§ **Exercise brief**: Print, exactly as given, each line of the data from the line containing "プ・コンサルティングを通じて日本の子ど" up to and including its last line.

::: Data for processing

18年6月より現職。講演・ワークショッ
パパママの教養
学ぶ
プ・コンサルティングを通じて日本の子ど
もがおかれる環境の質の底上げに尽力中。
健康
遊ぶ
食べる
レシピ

::::::

§ **Solution**:
プ・コンサルティングを通じて日本の子ど
もがおかれる環境の質の底上げに尽力中。
健康
遊ぶ
食べる
レシピ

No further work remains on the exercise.